EXERCISE »
Copy the listing below exactly. Pictures stay out of it.

──────── RECORDED INFORMATION ────────

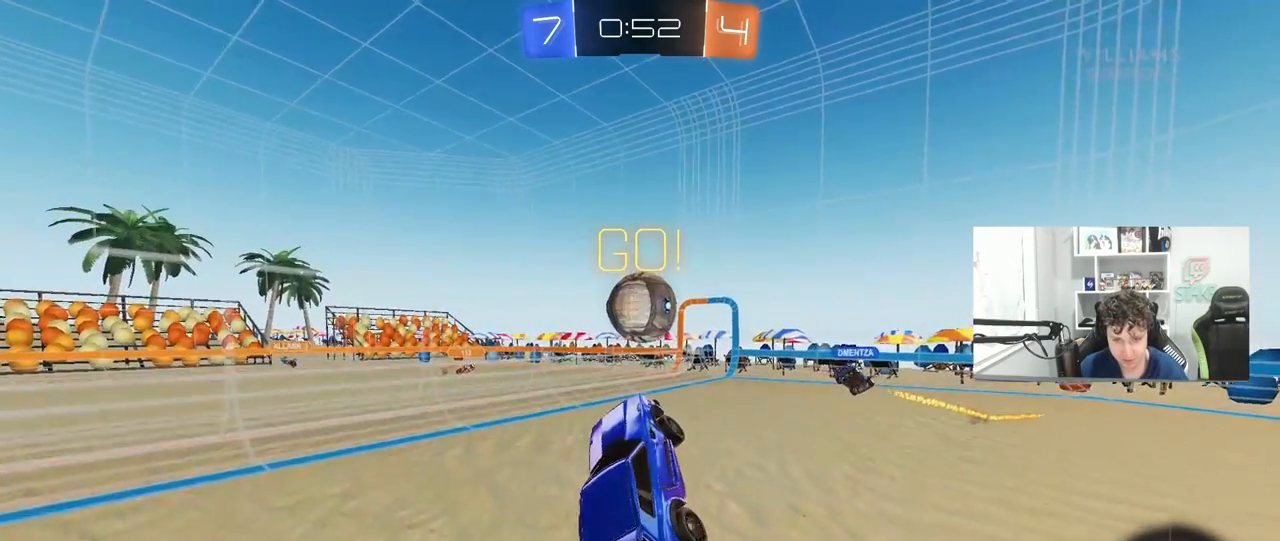
{"keys": ["d", "shift", "w"], "mouse": ["left", "right"], "mouse_move": "down", "events": [[33, "w", "up"], [83, "a", "up"], [83, "shift", "down"], [133, "a", "down"], [233, "a", "up"], [283, "w", "down"], [367, "mouse_right", "down"], [417, "d", "down"]]}
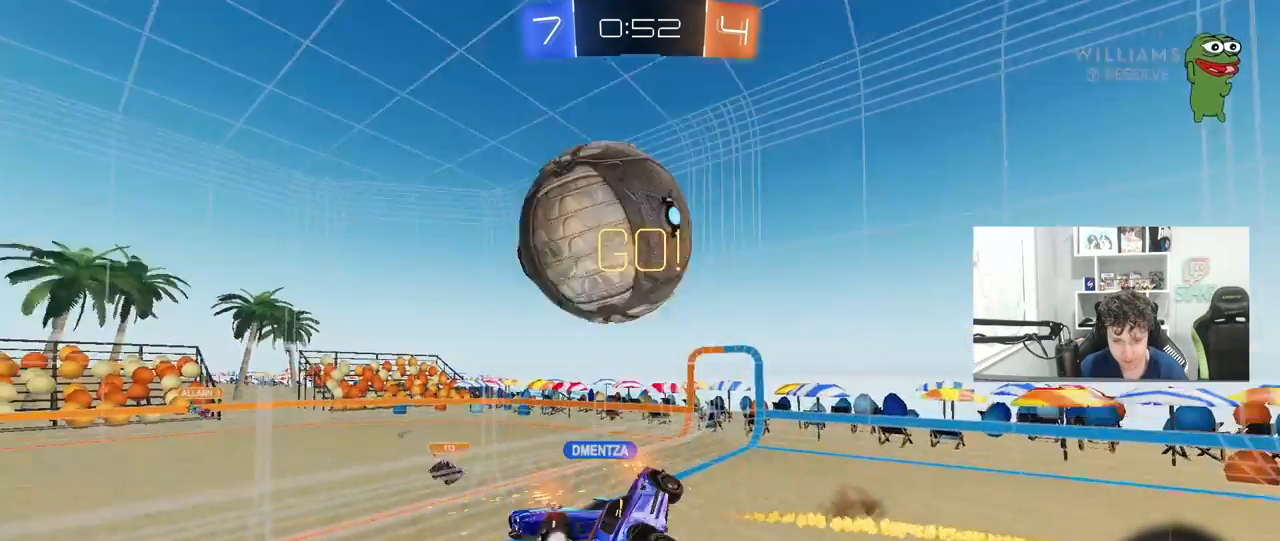
{"keys": ["d", "shift"], "mouse": [], "mouse_move": "still", "events": [[17, "mouse_left", "up"], [17, "s", "down"], [17, "w", "up"], [50, "mouse_right", "up"], [333, "s", "up"]]}
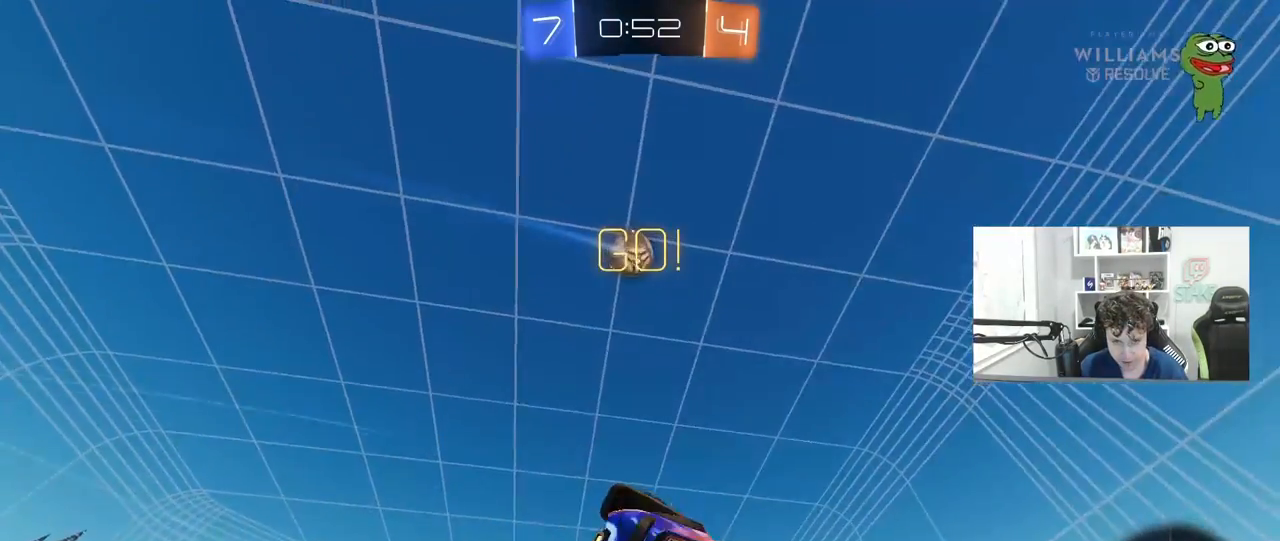
{"keys": ["d", "w"], "mouse": [], "mouse_move": "still", "events": [[167, "w", "down"], [450, "shift", "up"]]}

────────

SOLUTION FOR THIS TASK »
{"keys": ["d", "shift", "w"], "mouse": ["left", "right"], "mouse_move": "down", "events": [[33, "w", "up"], [83, "a", "up"], [83, "shift", "down"], [133, "a", "down"], [233, "a", "up"], [283, "w", "down"], [367, "mouse_right", "down"], [417, "d", "down"]]}
{"keys": ["d", "shift"], "mouse": [], "mouse_move": "still", "events": [[17, "mouse_left", "up"], [17, "s", "down"], [17, "w", "up"], [50, "mouse_right", "up"], [333, "s", "up"]]}
{"keys": ["d", "w"], "mouse": [], "mouse_move": "still", "events": [[167, "w", "down"], [450, "shift", "up"]]}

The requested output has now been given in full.